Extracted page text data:
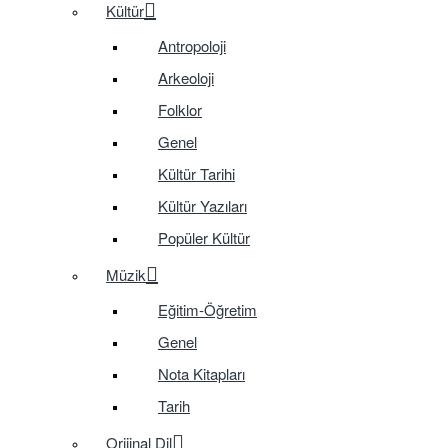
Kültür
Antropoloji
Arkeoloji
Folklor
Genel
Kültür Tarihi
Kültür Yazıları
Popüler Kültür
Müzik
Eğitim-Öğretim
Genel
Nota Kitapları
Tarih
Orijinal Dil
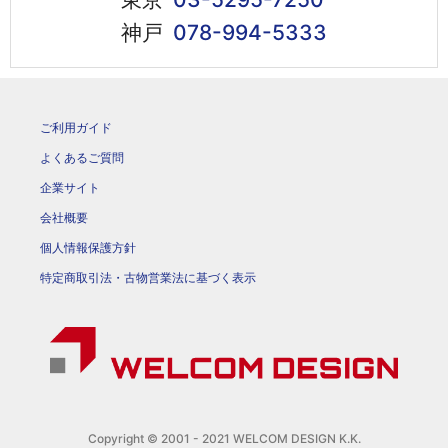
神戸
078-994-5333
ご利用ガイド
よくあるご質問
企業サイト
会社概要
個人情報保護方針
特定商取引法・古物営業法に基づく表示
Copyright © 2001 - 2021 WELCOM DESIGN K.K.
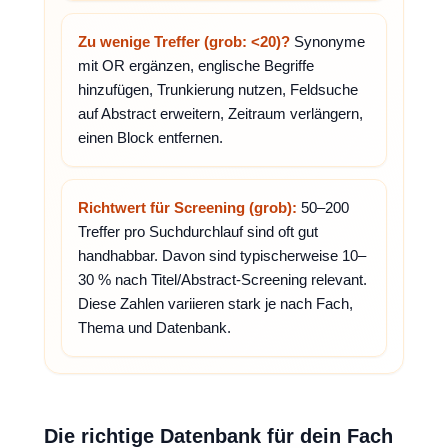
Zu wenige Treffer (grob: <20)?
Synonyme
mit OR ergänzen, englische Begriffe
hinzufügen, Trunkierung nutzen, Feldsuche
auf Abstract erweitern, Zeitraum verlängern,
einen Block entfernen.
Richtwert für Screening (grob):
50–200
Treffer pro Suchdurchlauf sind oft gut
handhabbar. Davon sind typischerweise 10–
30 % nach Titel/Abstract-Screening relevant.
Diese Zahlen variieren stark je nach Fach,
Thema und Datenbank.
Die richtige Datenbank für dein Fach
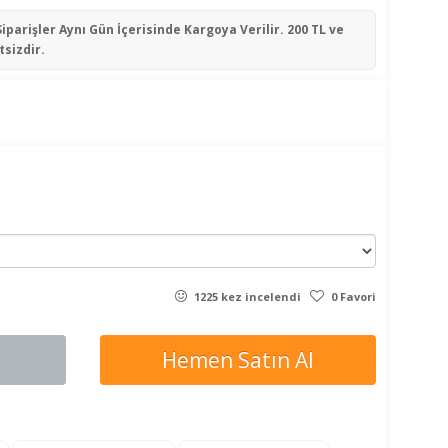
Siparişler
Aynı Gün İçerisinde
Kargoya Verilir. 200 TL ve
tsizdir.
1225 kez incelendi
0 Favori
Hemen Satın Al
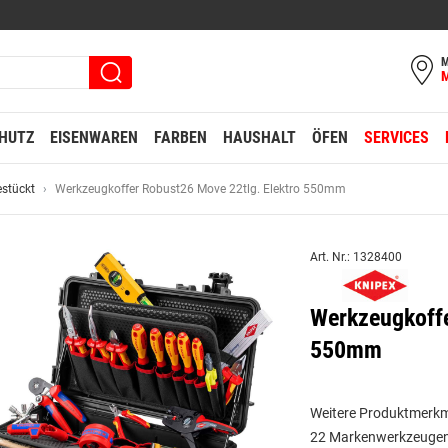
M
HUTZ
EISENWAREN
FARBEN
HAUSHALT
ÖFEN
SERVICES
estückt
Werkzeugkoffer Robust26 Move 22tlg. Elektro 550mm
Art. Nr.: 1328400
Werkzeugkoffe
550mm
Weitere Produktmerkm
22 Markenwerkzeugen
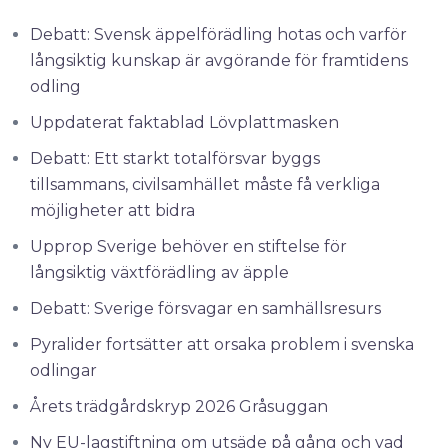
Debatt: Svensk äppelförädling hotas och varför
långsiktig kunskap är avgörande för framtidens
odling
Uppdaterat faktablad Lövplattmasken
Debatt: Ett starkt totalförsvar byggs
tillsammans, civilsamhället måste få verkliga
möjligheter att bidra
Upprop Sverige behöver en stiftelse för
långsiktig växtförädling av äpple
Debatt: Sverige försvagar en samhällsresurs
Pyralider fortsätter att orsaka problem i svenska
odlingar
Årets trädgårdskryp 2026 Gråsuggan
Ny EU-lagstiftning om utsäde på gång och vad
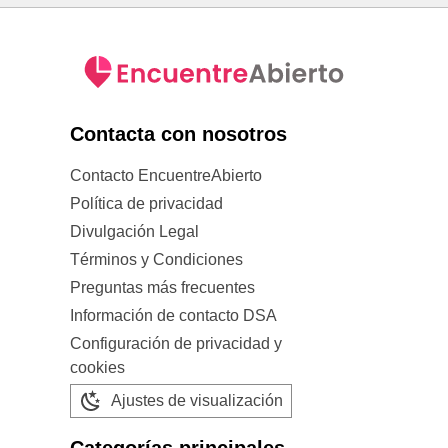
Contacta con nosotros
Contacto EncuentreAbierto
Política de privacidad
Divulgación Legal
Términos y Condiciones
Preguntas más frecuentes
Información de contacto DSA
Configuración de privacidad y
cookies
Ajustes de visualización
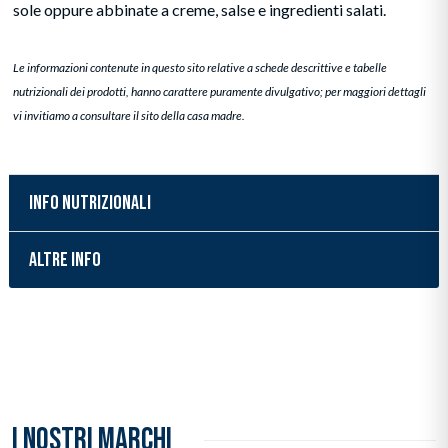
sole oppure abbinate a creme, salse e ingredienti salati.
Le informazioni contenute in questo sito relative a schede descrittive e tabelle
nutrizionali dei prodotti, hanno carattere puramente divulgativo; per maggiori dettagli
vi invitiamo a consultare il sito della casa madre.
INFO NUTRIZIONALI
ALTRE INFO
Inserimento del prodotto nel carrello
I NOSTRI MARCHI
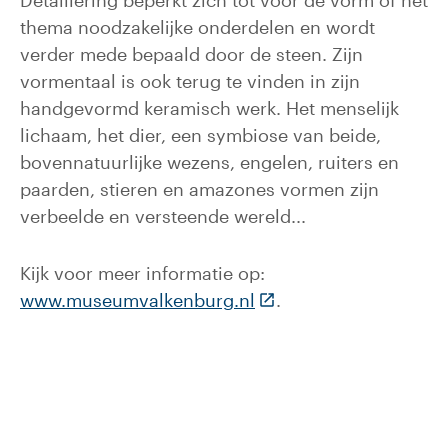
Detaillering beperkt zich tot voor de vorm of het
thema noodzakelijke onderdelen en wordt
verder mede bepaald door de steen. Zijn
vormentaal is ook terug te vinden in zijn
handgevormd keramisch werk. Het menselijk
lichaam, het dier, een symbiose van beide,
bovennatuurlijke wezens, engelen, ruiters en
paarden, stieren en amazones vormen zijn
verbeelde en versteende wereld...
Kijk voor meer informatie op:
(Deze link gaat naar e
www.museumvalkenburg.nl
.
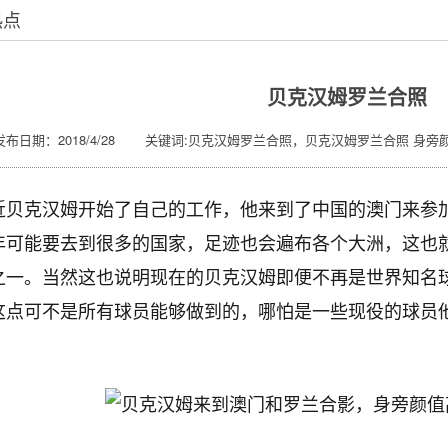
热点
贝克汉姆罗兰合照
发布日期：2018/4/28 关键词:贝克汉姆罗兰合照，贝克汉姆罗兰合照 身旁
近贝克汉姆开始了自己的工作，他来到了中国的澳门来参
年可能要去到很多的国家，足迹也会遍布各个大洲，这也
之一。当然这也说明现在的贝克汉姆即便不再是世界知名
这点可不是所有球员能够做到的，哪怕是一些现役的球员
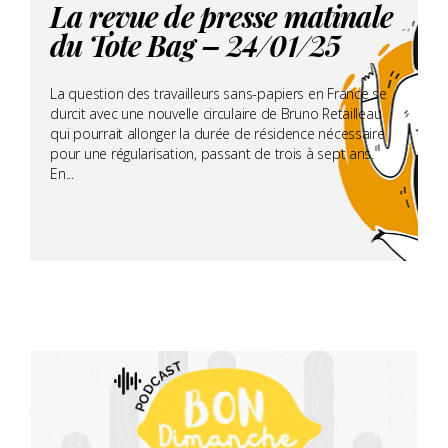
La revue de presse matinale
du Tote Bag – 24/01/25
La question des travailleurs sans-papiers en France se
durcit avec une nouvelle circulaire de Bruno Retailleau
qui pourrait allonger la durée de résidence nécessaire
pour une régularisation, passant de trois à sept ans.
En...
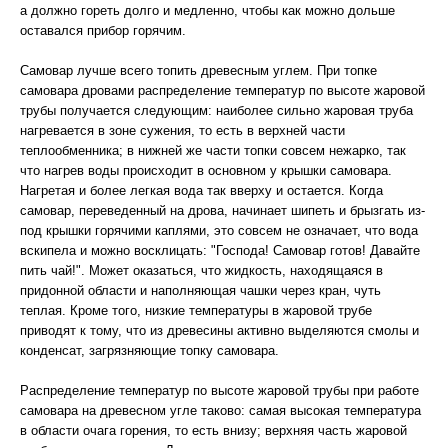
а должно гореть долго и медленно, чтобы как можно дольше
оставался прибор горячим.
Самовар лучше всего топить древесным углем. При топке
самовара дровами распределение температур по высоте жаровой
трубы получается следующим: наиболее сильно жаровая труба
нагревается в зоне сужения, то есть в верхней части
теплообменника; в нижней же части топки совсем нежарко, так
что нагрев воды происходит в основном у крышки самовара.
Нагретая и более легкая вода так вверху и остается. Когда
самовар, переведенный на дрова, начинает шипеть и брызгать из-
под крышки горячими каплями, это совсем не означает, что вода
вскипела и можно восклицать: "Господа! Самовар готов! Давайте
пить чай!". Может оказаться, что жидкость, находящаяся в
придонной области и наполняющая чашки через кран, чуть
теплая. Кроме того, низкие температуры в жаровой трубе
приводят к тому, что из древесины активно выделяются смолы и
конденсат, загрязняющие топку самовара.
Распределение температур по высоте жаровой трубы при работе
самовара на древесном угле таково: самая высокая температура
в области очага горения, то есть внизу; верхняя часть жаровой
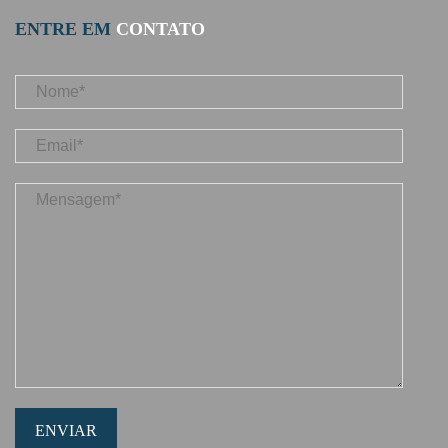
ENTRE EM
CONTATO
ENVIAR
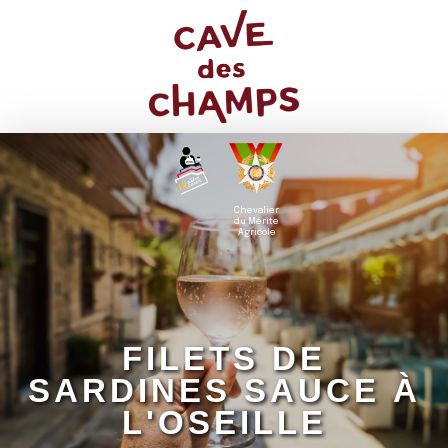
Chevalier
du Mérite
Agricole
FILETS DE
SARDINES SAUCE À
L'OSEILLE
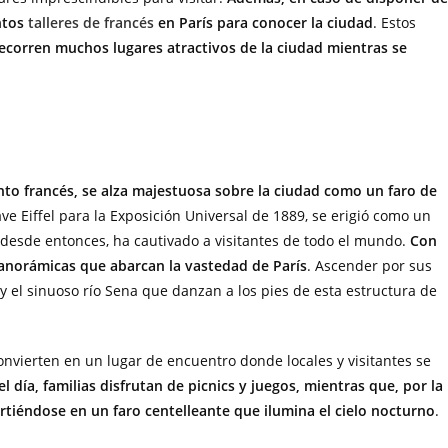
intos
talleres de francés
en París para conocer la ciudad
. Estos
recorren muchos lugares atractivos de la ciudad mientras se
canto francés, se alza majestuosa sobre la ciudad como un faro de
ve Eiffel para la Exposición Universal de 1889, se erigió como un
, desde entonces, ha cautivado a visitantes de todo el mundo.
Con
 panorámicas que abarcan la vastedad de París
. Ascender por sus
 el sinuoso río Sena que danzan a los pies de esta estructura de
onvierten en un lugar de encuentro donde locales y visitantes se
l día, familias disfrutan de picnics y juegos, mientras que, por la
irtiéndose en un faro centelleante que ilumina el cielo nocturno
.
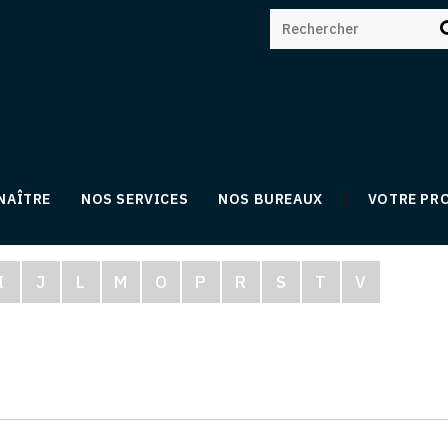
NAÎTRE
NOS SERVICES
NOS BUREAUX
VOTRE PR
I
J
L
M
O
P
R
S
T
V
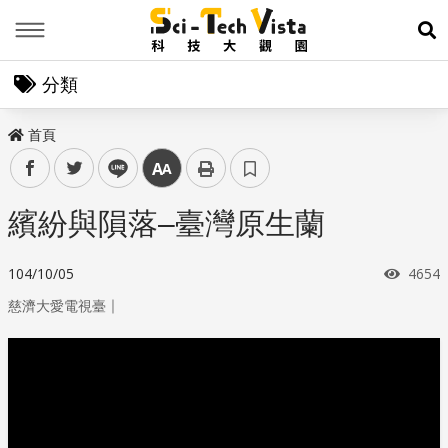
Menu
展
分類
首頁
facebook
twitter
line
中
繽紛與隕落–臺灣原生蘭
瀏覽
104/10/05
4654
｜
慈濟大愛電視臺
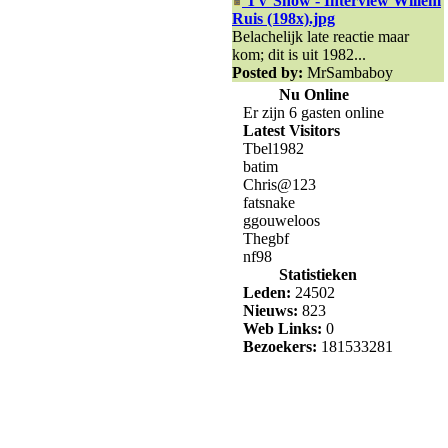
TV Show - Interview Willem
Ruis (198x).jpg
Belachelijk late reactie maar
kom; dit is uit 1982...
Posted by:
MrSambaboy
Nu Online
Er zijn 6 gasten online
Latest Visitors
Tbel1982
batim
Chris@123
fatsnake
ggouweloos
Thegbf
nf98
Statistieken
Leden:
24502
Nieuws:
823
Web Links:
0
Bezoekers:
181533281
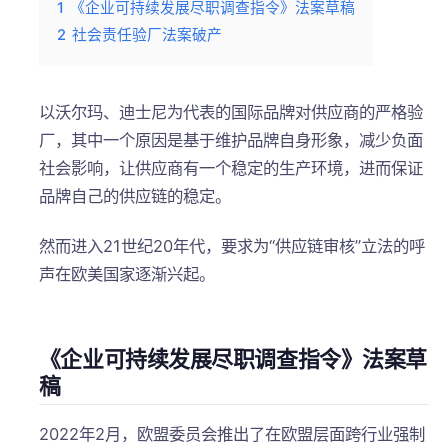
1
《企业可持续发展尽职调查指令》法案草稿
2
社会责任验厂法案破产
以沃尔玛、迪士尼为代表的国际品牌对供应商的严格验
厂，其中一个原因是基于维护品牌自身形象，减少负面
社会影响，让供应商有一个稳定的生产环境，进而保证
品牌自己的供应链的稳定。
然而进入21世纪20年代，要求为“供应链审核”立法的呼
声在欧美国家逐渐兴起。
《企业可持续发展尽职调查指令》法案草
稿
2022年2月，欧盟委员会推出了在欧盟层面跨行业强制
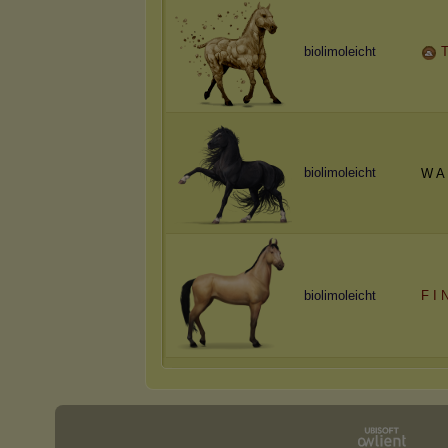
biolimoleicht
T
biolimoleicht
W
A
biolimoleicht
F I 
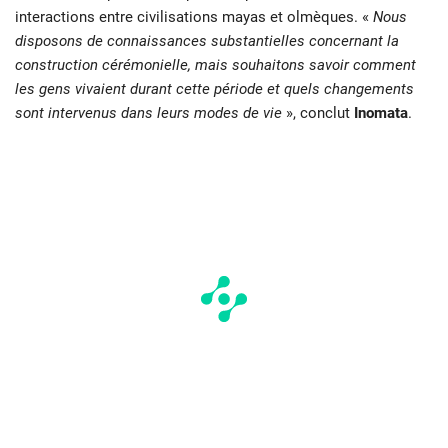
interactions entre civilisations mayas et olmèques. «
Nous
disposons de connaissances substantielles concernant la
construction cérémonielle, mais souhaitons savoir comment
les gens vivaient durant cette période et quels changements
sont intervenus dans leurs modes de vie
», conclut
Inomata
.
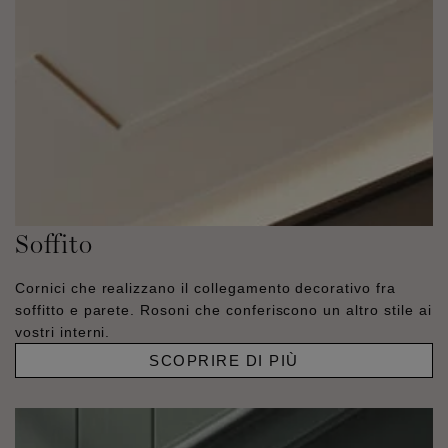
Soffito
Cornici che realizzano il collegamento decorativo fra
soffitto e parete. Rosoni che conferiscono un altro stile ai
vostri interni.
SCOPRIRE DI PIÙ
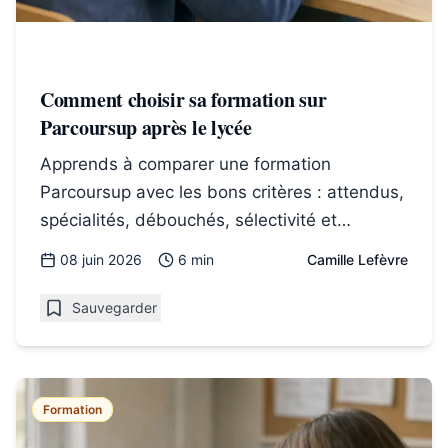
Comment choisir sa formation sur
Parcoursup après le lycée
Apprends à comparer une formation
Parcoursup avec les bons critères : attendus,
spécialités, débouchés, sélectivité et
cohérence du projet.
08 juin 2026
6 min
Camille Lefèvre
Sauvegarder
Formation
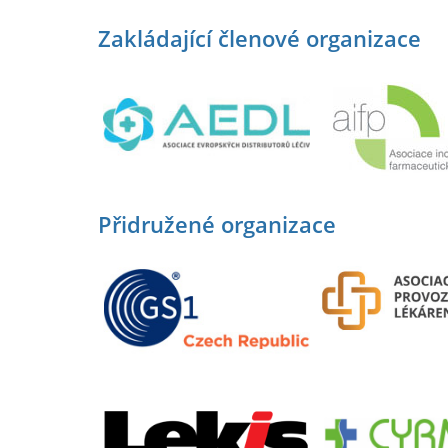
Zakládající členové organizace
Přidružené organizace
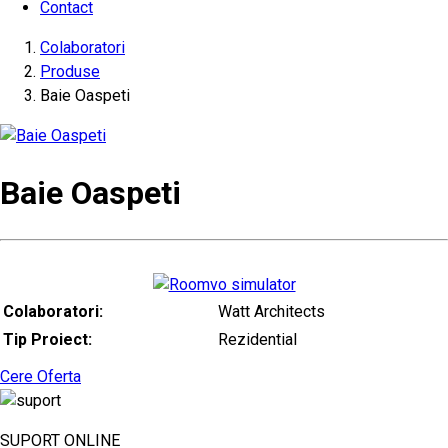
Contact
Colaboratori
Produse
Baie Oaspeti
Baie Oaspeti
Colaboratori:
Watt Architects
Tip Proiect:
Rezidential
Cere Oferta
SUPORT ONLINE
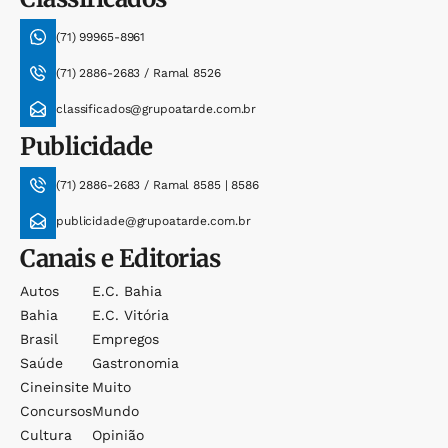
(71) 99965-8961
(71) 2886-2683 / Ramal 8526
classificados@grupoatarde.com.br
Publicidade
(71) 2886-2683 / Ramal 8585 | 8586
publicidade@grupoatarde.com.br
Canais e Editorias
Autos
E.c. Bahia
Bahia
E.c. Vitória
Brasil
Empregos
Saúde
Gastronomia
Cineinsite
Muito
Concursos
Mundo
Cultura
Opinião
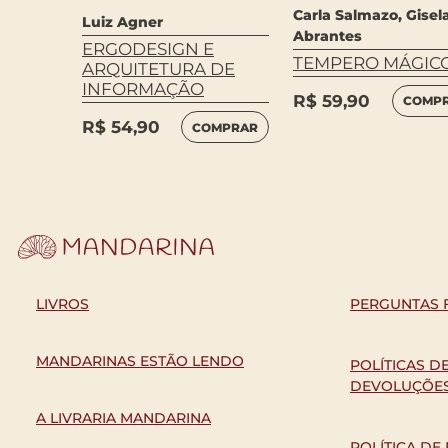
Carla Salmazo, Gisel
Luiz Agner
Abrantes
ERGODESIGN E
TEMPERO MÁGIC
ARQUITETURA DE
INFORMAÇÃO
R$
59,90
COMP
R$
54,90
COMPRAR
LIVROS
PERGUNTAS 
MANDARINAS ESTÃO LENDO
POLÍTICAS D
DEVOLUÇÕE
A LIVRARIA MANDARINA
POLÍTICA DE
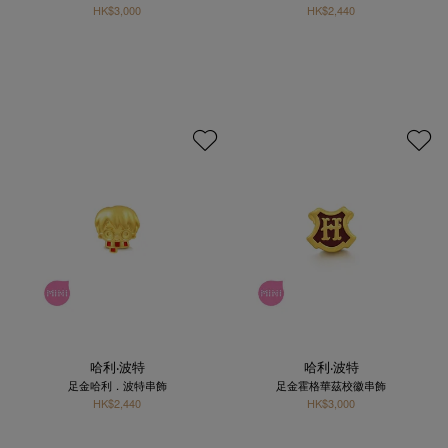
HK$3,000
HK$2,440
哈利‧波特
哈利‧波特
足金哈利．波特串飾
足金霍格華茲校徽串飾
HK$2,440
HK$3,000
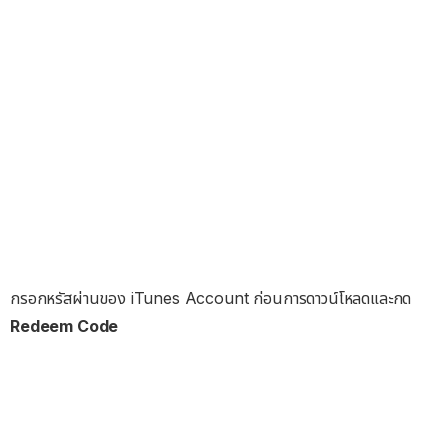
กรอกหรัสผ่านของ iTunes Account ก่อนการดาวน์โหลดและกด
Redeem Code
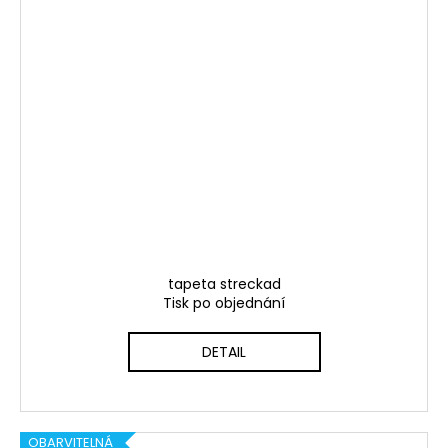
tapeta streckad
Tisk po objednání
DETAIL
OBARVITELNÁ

* [WHAT YOU ARE ASKED TO DO]: Return each line from the data where the string "можно" can be found.

* [RESULT BELOW]:
а должно гореть долго и медленно, чтобы как можно дольше
вскипела и можно восклицать: "Господа! Самовар готов! Давайте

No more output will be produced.